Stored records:
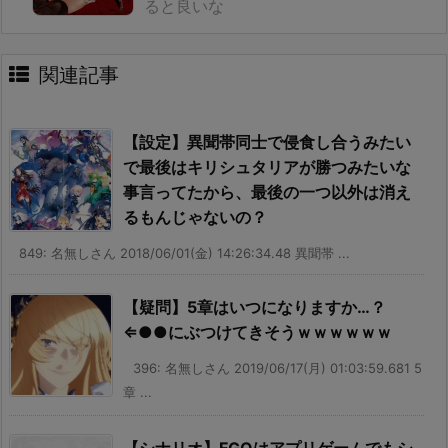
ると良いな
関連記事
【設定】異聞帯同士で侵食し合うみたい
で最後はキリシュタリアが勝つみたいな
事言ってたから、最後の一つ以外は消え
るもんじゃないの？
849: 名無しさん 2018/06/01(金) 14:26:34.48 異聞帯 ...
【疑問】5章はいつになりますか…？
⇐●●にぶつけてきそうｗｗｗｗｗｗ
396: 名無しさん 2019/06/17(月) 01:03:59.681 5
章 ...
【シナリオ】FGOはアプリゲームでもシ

...

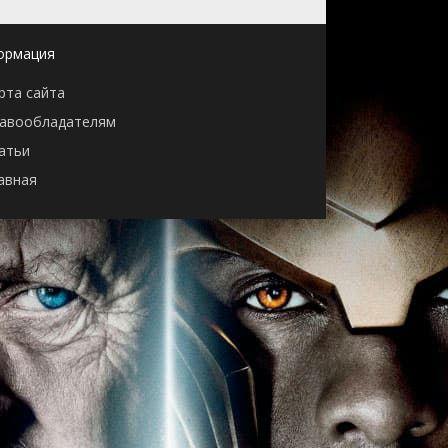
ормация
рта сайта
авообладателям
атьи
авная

**Exercise:** If a line in the data above includes the string "名無しさん", copy it.

**Reply to the task:**
849: 名無しさん 2018/06/01(金) 14:26:34.48 異聞帯 ...
396: 名無しさん 2019/06/17(月) 01:03:59.681 5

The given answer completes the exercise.